The tide may start to turn with Windows 7. Xbox dominance over Sony, as well as positivity around Bing has also helped. Perhaps now is the time to reunite the Microsoft house and solidify the cohesions between the brands. With Apple's increasing competition and focus on the mobile phone market, we could see them take their eye off the ball. Microsoft is of course still the market leader in the Windows v Leopard stakes, but this change may also see some return of share in the consumer sentiment stakes. Not a direct measure of sales, but certainly a long-term measure of health.

The Pro's and Con's of the cage match

By picking a fight with another brand you effectively isolate both yourself and them in a one-on-one competition (hence the cage match metaphor).

This can have varying effects not just on you or them, but on customers and the market in general.


Position - If you're number 3 or 4 in the market you perceptually elevate your brand to number 2 and suggest that the rest of the competition is obsolete.

Control - By starting the war, you have control over where it's fought. The opportunity to highlight a claim, a weakness (or a comparative strength) can quickly make you look like number 1.

Gains - In the short-term, the market share grab can be quick and substantial.


Position - If you lose, you really lose. You're out of the game. Not relegated to 3, 4 or 5 where you can still be competitive.

Perception - This is only ever going to be short-term. If you've convinced a customer to switch, you have to deliver on a heightened expectation, again and again with every interaction.

Loyalty - You're trying to convince consumers that they've made the wrong choice. In essence, you're saying they're stupid. A very risky and potentially alienating proposition if they don't agree with you.

Tall Poppy - Tone is key. There are many people out there who prefer the underdog, not the arrogant bragger claiming they're the best.

Gains - In the long-term, if you didn't deliver, the road back to parity will be long and difficult. Repairing lost customer relationships takes significant time and monetary investment.

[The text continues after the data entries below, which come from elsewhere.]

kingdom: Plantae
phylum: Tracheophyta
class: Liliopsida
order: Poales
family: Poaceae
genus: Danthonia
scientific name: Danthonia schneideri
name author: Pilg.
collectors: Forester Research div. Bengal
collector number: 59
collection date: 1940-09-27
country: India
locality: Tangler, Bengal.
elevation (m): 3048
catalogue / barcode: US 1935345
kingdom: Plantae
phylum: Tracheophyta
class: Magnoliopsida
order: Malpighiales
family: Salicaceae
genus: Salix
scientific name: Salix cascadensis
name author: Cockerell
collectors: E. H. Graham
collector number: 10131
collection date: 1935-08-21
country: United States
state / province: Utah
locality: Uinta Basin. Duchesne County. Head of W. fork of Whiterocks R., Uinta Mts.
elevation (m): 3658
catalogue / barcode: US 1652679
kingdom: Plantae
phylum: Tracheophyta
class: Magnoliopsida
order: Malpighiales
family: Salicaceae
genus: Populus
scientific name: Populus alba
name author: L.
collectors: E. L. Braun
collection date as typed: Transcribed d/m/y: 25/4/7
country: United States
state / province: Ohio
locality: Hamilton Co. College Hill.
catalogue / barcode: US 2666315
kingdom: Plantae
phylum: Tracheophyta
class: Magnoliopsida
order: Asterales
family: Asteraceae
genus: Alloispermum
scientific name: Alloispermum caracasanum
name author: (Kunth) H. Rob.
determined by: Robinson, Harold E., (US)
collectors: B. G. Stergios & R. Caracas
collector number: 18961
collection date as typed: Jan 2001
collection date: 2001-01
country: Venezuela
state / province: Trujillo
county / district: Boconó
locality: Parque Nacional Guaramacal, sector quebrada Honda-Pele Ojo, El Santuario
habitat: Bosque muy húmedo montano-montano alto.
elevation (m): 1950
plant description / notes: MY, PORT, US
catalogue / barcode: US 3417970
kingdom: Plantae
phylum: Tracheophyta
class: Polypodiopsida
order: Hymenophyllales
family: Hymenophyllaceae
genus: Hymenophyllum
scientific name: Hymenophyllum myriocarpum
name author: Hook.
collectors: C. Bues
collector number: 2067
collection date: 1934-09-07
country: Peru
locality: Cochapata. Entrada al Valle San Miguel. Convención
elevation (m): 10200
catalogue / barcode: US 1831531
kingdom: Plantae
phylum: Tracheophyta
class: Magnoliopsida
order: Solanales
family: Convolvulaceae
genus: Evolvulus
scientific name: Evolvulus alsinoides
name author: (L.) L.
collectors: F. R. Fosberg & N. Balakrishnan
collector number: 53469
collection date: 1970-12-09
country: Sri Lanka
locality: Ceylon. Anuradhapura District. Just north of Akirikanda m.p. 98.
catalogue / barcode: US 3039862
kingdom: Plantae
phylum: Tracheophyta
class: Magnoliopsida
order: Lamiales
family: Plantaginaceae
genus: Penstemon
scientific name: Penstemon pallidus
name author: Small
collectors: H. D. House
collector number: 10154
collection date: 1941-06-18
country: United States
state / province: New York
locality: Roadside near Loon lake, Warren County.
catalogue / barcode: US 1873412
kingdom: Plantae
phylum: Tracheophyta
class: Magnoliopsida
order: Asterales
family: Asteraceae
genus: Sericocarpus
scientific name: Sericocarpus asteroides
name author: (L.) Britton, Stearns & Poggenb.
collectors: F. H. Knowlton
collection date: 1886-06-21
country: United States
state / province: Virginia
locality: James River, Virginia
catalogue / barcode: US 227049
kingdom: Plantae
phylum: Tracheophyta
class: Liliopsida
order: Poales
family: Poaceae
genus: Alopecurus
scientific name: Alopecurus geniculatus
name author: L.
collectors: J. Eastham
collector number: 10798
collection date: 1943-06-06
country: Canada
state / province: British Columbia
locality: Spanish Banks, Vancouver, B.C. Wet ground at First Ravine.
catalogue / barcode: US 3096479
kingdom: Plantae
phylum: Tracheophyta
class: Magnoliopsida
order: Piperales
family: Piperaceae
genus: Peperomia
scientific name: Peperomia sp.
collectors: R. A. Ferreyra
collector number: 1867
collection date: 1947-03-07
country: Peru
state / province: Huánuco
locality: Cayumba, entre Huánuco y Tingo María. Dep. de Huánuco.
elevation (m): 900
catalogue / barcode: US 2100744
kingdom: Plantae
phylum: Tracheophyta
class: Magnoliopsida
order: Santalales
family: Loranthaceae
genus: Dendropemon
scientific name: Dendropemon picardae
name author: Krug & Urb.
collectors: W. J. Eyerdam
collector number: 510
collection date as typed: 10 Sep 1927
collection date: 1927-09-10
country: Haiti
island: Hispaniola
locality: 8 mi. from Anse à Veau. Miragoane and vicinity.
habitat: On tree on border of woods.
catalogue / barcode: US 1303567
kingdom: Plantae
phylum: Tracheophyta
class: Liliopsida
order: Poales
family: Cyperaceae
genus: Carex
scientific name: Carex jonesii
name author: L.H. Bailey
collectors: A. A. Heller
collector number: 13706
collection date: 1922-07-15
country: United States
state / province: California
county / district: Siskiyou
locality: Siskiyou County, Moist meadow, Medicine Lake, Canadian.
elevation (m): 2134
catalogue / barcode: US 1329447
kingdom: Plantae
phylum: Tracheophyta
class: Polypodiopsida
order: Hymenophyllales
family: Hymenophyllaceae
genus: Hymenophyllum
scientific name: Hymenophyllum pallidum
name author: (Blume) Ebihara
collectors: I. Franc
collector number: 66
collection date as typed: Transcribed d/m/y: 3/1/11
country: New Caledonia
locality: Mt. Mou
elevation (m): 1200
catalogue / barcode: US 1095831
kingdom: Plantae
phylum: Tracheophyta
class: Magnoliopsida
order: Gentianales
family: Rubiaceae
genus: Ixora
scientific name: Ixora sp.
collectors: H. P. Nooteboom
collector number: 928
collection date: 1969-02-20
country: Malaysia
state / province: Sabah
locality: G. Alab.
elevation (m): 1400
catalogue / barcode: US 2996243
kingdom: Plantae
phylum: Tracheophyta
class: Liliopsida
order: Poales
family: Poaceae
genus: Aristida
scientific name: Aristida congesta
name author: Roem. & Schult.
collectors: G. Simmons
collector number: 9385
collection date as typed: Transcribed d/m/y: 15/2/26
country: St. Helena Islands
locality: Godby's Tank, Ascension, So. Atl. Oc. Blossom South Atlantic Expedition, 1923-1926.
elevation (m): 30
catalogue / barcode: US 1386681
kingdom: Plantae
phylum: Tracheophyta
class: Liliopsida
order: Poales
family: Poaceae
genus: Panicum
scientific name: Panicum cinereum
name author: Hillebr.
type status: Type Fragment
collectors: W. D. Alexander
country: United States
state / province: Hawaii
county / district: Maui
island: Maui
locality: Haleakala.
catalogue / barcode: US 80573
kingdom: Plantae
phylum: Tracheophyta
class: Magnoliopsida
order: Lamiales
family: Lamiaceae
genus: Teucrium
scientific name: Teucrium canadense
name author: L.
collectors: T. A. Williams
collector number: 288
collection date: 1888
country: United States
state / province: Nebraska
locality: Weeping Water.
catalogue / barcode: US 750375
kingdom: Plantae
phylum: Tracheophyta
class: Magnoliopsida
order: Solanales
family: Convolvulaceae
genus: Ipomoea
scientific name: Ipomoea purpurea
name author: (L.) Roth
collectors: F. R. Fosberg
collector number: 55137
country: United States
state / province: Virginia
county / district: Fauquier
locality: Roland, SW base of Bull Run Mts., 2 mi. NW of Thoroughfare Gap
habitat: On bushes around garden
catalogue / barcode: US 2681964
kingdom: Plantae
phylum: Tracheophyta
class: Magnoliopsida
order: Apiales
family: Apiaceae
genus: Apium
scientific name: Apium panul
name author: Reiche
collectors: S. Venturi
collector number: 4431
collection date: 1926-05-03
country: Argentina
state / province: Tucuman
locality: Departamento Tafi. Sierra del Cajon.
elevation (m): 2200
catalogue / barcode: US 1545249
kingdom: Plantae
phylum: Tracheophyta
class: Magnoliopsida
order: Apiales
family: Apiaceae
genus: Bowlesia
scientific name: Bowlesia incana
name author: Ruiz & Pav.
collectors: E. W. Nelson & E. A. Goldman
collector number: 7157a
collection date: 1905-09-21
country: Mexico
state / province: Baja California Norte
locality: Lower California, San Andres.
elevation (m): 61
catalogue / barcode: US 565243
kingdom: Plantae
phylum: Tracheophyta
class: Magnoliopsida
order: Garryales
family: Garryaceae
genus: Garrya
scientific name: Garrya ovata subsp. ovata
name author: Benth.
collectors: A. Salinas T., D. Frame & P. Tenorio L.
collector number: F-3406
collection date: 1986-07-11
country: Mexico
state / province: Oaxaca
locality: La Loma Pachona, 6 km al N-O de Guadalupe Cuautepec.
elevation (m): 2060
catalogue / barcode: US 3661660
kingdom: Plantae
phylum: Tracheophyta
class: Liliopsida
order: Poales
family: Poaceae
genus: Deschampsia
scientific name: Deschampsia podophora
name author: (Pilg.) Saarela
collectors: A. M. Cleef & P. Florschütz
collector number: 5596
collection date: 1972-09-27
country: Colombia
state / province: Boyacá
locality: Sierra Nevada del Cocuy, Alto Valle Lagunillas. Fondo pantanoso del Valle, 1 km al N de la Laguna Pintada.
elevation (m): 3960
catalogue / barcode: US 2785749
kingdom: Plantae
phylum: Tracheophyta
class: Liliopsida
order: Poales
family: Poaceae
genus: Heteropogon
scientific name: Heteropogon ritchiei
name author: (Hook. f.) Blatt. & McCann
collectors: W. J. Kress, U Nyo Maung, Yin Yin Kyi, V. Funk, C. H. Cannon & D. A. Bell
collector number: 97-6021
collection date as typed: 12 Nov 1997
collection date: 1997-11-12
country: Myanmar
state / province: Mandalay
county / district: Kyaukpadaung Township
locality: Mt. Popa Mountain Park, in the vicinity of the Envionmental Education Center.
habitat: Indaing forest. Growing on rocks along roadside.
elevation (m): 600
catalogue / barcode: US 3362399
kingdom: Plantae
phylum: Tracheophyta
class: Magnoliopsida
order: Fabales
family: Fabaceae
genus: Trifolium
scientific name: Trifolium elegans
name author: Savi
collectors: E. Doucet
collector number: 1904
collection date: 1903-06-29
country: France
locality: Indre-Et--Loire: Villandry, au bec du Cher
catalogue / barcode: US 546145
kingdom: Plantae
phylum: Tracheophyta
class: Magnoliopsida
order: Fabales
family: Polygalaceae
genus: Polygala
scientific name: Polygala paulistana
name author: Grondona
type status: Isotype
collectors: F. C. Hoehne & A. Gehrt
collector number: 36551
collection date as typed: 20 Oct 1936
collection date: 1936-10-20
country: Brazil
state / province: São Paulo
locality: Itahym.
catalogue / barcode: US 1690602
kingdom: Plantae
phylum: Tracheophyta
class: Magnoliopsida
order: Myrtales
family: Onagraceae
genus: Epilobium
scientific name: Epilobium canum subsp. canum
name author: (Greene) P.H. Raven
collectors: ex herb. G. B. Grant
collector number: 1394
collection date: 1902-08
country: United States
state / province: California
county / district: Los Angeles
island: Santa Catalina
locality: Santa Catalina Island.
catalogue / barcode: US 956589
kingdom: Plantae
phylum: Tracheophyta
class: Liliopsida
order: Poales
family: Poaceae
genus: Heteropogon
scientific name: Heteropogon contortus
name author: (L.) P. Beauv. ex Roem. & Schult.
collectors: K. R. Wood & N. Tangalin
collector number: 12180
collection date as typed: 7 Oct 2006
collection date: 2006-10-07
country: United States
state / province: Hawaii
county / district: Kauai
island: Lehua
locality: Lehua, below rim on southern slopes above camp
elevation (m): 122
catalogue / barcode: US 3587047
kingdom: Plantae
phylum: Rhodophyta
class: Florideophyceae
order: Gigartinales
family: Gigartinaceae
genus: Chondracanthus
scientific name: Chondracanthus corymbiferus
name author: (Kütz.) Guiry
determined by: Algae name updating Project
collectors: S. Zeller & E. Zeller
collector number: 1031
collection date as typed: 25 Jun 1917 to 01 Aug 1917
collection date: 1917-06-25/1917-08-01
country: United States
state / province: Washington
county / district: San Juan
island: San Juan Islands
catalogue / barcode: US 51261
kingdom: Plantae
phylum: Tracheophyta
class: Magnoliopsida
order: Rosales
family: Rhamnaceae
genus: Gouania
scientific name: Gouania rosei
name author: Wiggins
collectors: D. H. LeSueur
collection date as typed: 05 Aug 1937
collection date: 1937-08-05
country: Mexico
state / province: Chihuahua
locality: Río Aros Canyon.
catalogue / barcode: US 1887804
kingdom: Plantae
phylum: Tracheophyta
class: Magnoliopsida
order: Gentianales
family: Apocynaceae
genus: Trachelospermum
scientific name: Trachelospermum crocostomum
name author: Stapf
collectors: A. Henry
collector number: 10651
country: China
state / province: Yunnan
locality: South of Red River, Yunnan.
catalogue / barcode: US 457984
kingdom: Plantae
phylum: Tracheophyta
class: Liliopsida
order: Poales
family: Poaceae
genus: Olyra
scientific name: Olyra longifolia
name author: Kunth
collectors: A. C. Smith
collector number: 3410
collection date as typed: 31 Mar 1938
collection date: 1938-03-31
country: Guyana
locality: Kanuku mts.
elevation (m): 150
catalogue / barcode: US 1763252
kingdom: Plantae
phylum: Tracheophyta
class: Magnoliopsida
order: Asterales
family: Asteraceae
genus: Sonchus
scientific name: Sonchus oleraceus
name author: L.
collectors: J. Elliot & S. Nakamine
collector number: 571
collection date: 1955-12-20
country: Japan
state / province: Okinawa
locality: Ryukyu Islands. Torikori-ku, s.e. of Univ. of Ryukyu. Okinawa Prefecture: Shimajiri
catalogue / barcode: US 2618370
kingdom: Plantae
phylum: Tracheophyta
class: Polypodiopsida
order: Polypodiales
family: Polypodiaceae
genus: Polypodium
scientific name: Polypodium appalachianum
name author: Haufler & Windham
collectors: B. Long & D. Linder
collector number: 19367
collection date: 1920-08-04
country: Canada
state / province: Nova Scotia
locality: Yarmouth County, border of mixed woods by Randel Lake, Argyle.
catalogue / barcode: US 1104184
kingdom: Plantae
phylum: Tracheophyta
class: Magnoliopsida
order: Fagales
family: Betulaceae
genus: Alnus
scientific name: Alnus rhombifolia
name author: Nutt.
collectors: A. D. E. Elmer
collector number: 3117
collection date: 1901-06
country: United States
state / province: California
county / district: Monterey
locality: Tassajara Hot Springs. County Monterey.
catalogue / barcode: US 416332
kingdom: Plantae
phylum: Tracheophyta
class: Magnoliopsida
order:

If your strategy is to go head to head, you better be smart. In conclusion, I think the Apple strategy is very smart. They don't pitch product v product, feature v feature, they pitch benefits. A stable, more emotionally appealing platform that has longer term opportunities. If you go head to head on price, features or functionality, the war will be short-term. If you lose, it could take years to get back to past status. Long-term success is much more likely to come from a focus on communicating your brand's own strengths and benefits than your competitor's weaknesses.